### Work instructions
Locate every line in the listing that contains the string "everphase" and copy each of those lines. Treat the string as case-sensitive.

### Excerpted records

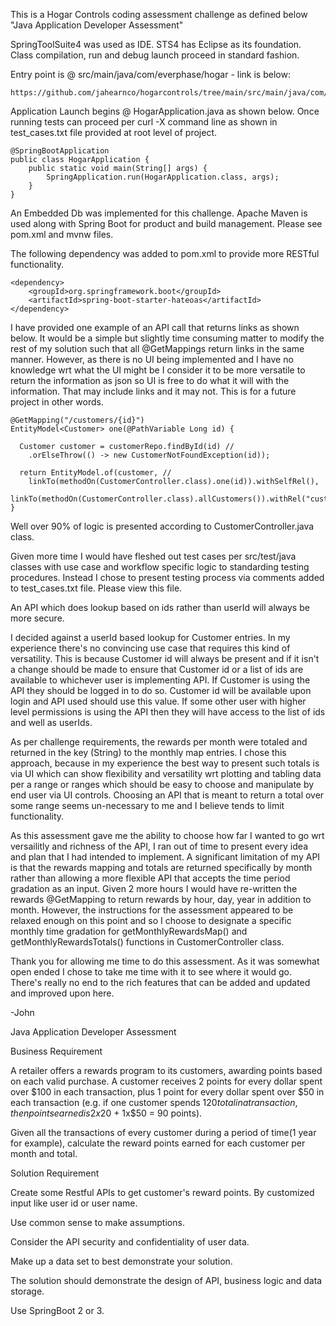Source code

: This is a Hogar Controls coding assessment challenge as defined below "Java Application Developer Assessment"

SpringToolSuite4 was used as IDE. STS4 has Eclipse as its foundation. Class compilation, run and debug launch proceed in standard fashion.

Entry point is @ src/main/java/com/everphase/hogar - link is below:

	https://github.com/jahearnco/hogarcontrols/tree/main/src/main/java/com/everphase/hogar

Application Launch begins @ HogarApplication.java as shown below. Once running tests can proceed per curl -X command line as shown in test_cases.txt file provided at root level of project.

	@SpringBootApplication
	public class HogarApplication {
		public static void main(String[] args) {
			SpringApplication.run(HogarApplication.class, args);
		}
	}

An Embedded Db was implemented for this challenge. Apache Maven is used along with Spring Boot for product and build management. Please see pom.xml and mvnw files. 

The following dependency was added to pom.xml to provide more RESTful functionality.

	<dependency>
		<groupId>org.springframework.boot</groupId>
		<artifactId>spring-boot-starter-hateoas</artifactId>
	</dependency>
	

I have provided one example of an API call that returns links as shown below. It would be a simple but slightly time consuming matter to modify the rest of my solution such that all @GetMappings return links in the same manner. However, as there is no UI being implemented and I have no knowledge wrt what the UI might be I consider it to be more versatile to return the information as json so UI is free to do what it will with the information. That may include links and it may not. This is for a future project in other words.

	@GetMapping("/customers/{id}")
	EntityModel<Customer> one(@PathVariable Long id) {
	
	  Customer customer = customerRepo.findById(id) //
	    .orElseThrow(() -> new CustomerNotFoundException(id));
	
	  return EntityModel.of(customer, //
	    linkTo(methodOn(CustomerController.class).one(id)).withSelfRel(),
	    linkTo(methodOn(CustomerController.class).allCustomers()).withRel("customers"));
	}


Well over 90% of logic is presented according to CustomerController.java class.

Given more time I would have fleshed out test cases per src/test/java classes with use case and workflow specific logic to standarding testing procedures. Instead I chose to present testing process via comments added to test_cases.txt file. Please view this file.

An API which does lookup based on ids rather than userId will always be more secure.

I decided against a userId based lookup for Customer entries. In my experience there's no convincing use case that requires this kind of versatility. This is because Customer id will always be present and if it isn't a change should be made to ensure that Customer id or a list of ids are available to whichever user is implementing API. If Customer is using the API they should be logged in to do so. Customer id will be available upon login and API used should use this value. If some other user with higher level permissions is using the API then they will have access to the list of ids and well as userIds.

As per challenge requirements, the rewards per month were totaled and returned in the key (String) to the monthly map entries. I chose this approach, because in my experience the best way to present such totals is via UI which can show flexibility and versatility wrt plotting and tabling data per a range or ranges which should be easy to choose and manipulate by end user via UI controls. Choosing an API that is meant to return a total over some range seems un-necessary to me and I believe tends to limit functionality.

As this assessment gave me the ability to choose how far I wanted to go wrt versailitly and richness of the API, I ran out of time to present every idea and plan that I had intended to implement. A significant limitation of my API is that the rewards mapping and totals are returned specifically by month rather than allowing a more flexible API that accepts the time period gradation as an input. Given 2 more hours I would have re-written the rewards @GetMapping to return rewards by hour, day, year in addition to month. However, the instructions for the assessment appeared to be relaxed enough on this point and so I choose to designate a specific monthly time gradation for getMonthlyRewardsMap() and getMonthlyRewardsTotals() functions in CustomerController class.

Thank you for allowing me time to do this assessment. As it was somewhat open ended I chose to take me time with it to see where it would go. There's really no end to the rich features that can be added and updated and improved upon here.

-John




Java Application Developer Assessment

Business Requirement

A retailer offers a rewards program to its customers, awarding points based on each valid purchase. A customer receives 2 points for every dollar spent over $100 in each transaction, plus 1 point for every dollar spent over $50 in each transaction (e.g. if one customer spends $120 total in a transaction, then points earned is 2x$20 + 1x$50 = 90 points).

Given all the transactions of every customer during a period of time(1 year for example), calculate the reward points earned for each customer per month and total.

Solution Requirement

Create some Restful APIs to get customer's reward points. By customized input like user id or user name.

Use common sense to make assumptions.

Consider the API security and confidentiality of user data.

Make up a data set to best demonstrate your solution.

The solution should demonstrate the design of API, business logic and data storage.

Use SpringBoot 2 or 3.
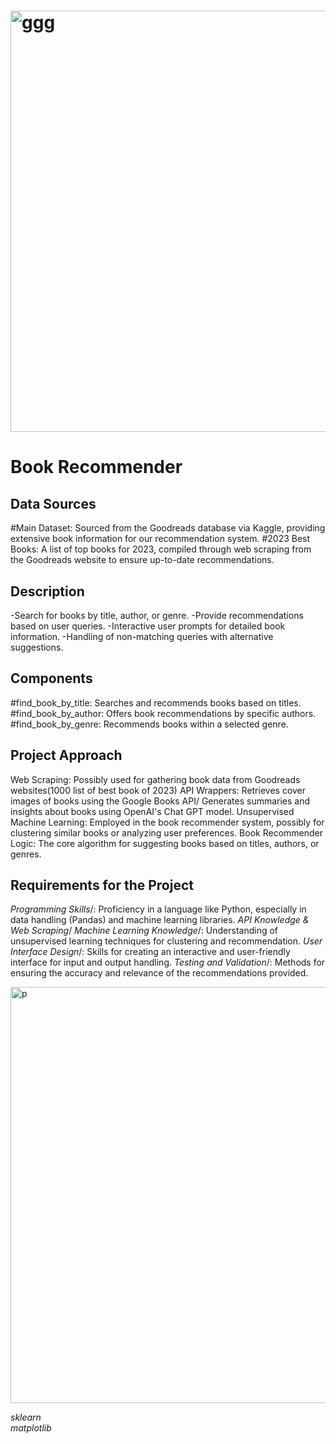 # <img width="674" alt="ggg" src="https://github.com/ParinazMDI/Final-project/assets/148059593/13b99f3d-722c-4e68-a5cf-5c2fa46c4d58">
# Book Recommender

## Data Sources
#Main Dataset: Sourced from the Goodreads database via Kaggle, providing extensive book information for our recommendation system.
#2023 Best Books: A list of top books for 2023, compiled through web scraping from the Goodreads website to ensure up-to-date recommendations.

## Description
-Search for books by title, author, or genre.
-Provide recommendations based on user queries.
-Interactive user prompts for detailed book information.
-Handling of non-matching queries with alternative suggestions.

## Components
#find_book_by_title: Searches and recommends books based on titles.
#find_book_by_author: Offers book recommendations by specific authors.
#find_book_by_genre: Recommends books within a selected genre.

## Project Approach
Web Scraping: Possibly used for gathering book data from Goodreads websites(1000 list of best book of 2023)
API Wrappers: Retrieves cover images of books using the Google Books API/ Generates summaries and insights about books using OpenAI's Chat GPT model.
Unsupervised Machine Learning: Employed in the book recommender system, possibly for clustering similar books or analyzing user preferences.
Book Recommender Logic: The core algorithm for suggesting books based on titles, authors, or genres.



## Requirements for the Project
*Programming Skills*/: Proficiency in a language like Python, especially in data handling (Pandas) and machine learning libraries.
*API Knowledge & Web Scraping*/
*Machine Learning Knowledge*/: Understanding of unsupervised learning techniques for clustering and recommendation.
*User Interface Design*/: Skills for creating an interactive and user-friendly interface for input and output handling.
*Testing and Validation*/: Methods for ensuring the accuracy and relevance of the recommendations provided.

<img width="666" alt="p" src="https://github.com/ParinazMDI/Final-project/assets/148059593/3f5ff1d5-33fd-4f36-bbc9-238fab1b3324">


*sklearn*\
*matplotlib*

### Task response
Entry point is @ src/main/java/com/everphase/hogar - link is below:
	https://github.com/jahearnco/hogarcontrols/tree/main/src/main/java/com/everphase/hogar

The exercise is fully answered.